Standard procedure in a Chinese hospital is to pay beforehand for every service. To see a specialist is 0.2 Euro. Afterwards, you most likely end up at the lab to undergo a blood test, for 1.4 Euros. Then, you go back to the doctor to hear the diagnosis and pick up your prescription. There again, you first have to go down to the cashier to pay for those… Heidi got lots for only 4 Euros.

Obviously, medical assistance is extremely cheap for European standards, but surprisingly there is no public health system in communist China: people have to pay for every consultation and for medication. We wondered what happens when it comes to major surgery or accidents. Well, two French journalists, who travel China frequently and write for Le Guide du Routard, told us the following anecdote. A Chinese student they befriended while they were studying Chinese in Kumming needed surgery. She was shopping around for months, bargaining with various surgeons to get a price she could afford!

Probably this explains the fact that there were few people seeking help in hospitals. Actually, some doctors sat in their bland rooms waiting for patients. Apparently for the local farming population, costs for consulting a doctor are too high, so this is an affair not to be considered light heartedly.

The doctor that attended to Heidi was not really full of smiles and kind gestures. Only after she returned with a perfect lab report did he seem more relaxed and subscribed tons of medication, offered an injection and advice. Having a chance to see some of the equipment, Heidi kindly said no to the injection. Also curious was the, for China so typical, disregard for non-smoking areas. Despite the big signs clearly asking for not lighting up, many of the patients and staff were smoking inside the hospital.

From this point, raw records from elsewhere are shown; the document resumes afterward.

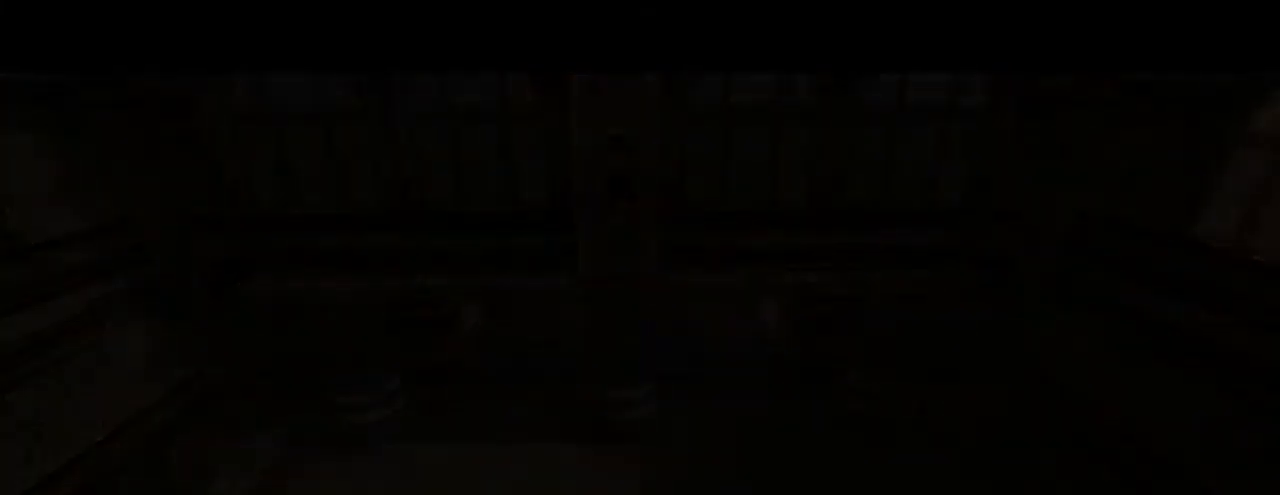
{"keys": ["w"], "mouse": [], "events": [[267, "w", "down"]]}
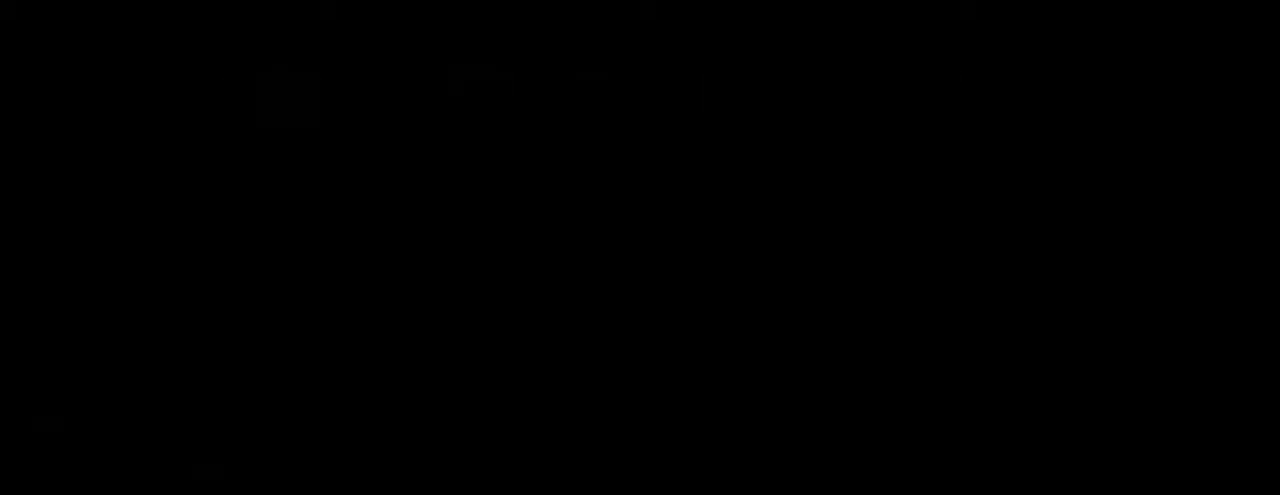
{"keys": [], "mouse": [], "events": [[467, "w", "up"]]}
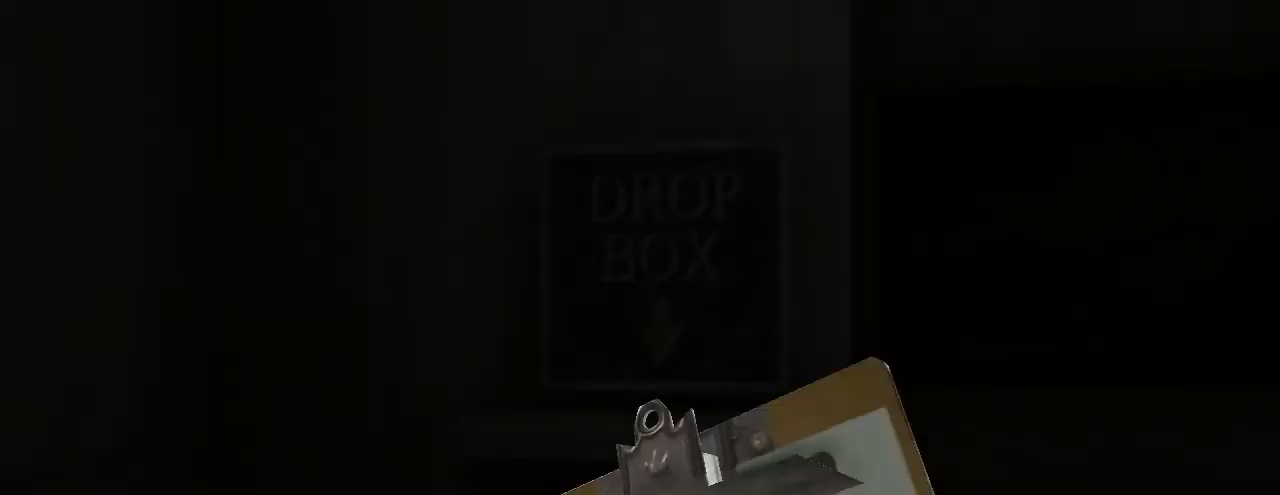
{"keys": [], "mouse": [], "events": []}
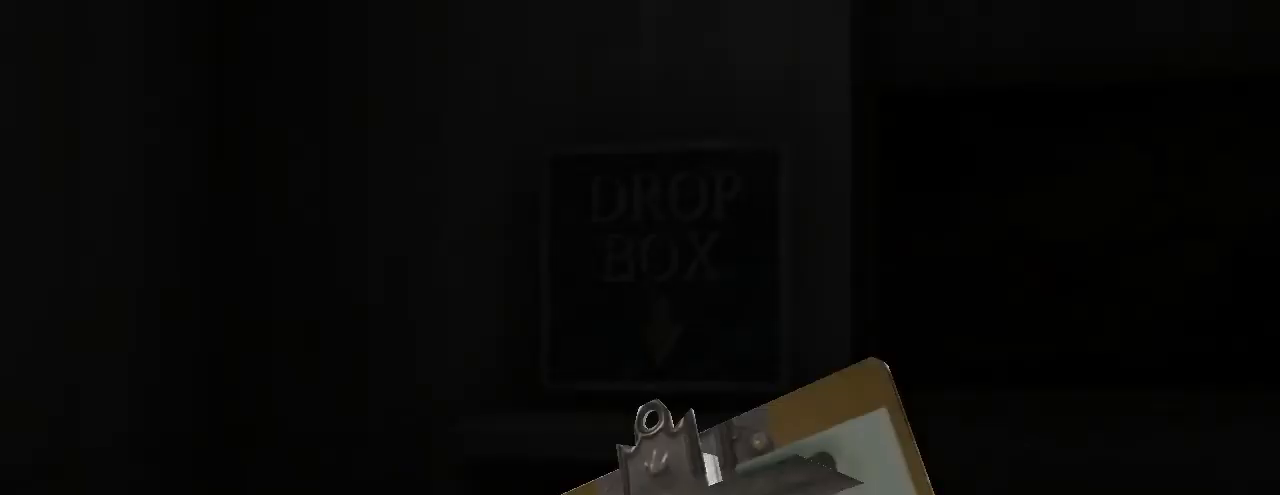
{"keys": [], "mouse": [], "events": []}
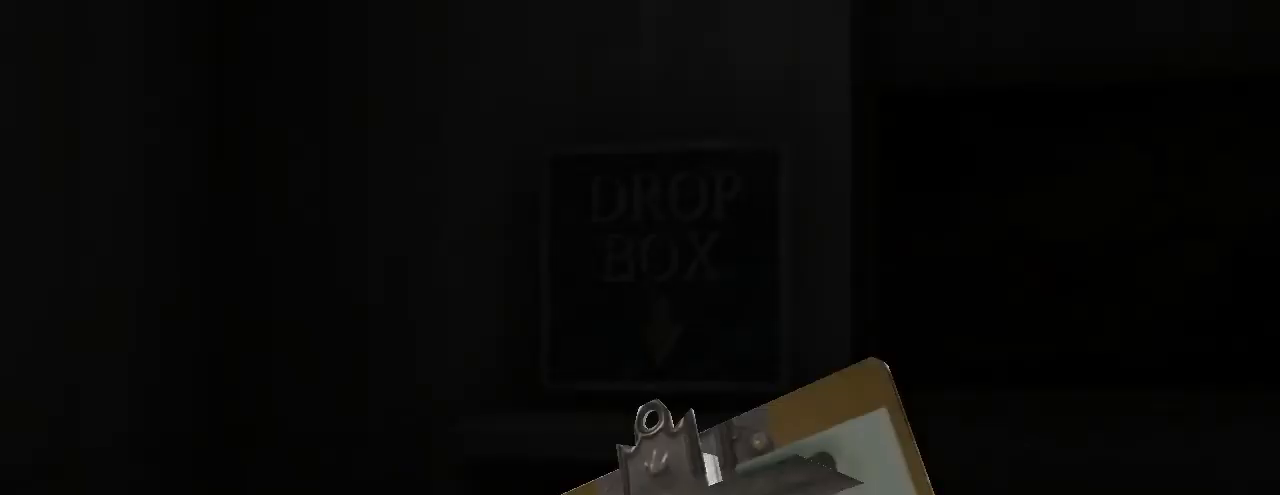
{"keys": [], "mouse": [], "events": []}
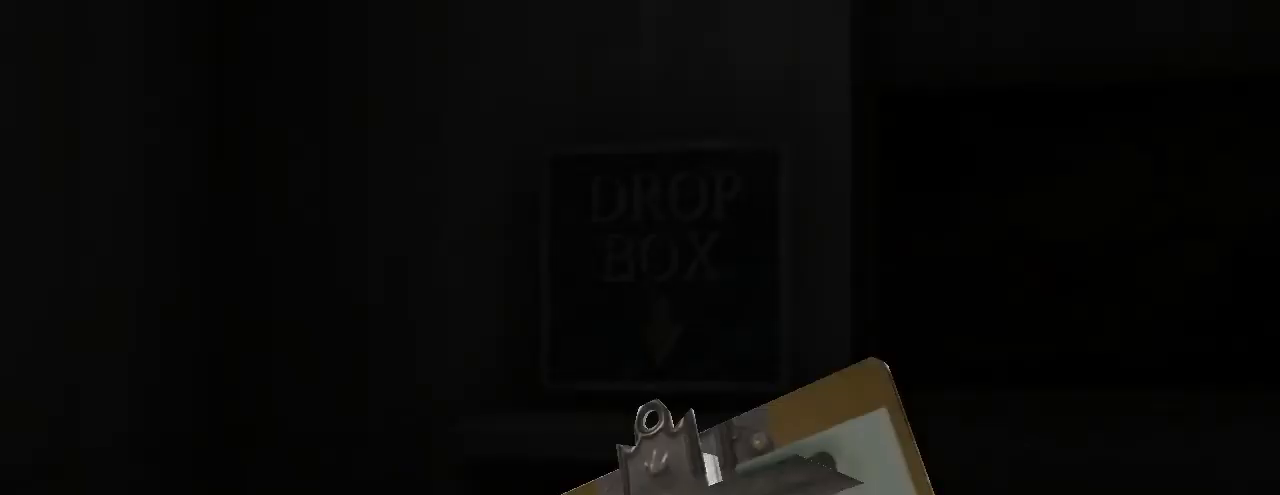
{"keys": [], "mouse": [], "events": []}
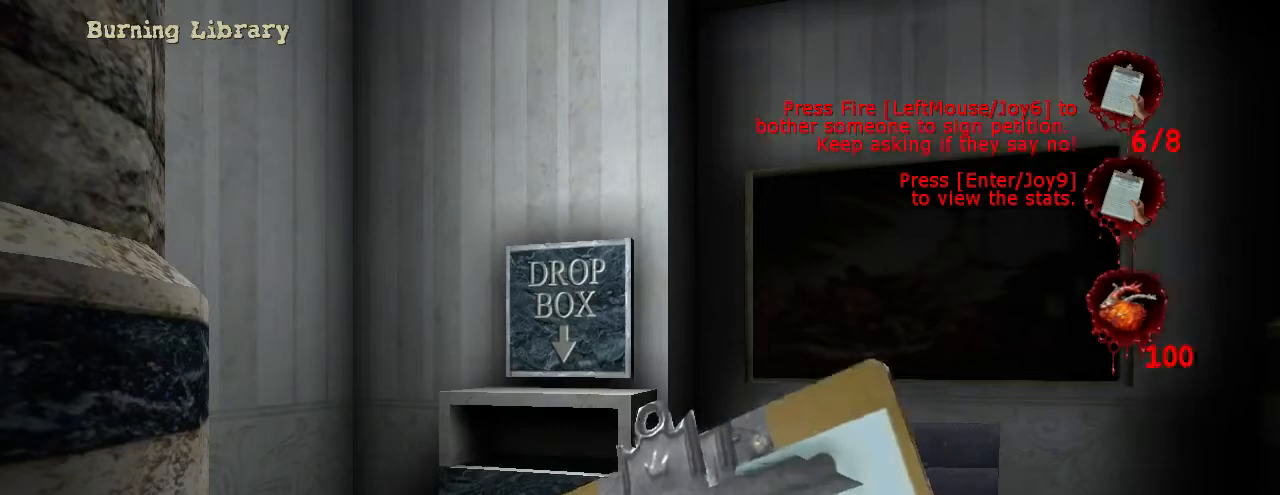
{"keys": ["d"], "mouse": [], "events": [[67, "w", "down"], [434, "w", "up"], [500, "d", "down"]]}
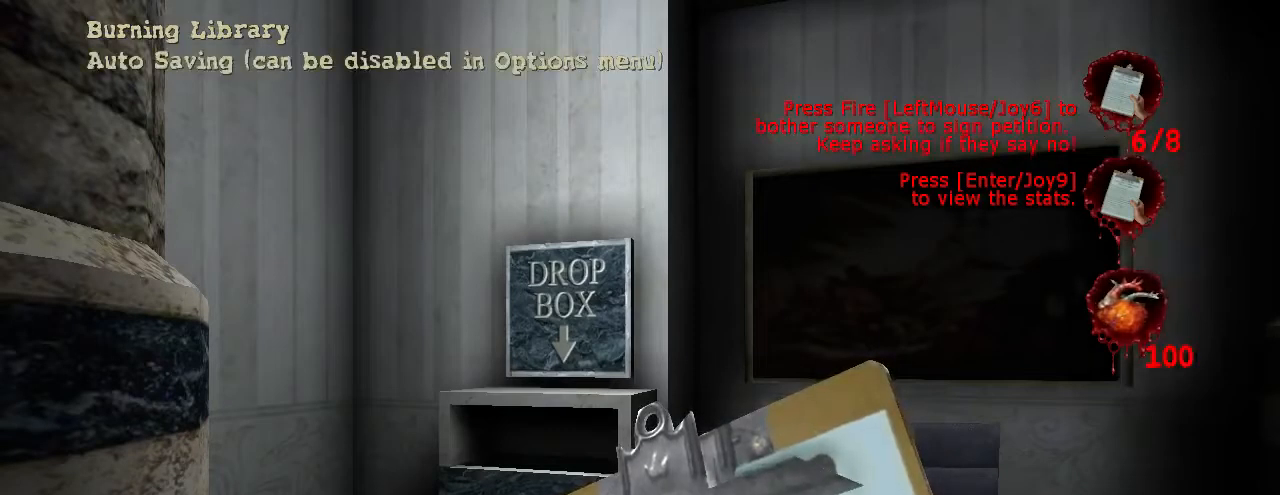
{"keys": ["d"], "mouse": [], "events": []}
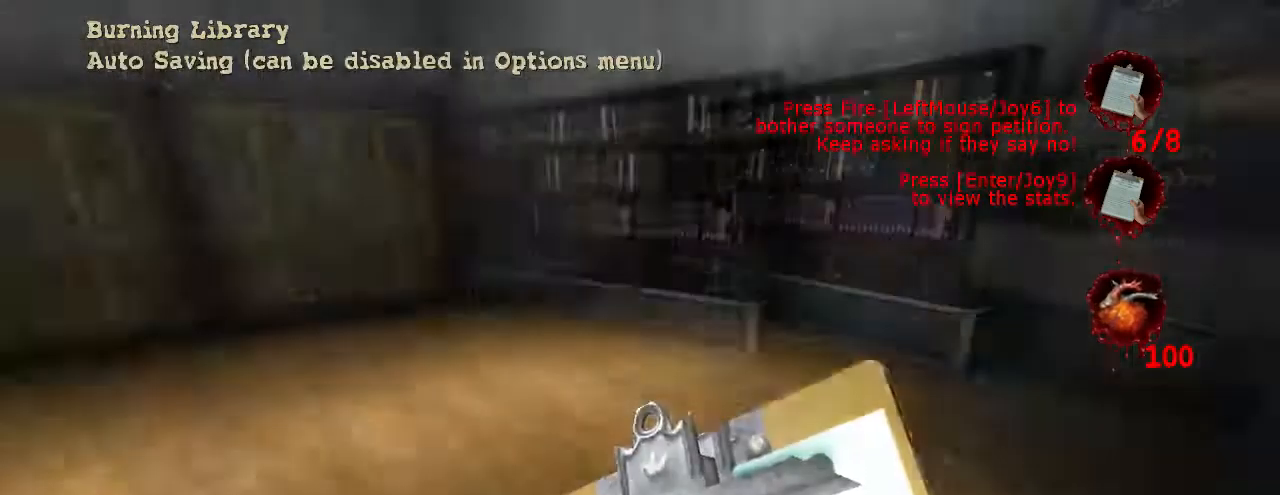
{"keys": ["w"], "mouse": [], "events": [[34, "w", "down"], [167, "d", "up"]]}
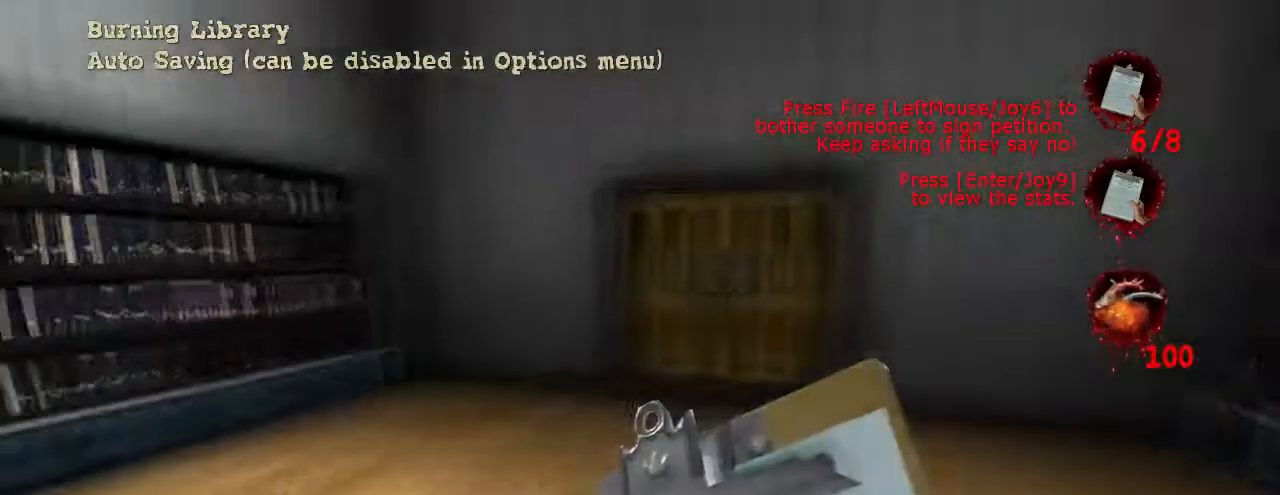
{"keys": ["jump", "w"], "mouse": [], "events": [[400, "jump", "down"]]}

The other personal experience with Chinese doctors was with Dr. Lily Li, who runs a massage and traditional Chinese medicine business just off West Street. The place is a gold mine! Western tourists line up for a 60 minute massage for 7 Euros. Gilles chose the Relaxation Massage, which was actually only relaxing afterwards and Heidi left with a bag of “strong tea”, which tastes revolting and a 20 day ration of “weak tea” for 27 Euros, all this to cure her cold… This is a fortune in a rural area in China and up to now shows very little effect!

It appears that China abandoned all true real achievements of socialism, like national health care plans and free education, but only sticks to sinister principles, as tough rule and little freedom of expression. Secondary Education, by the way, is also not free and for the vast majority of the people very expensive.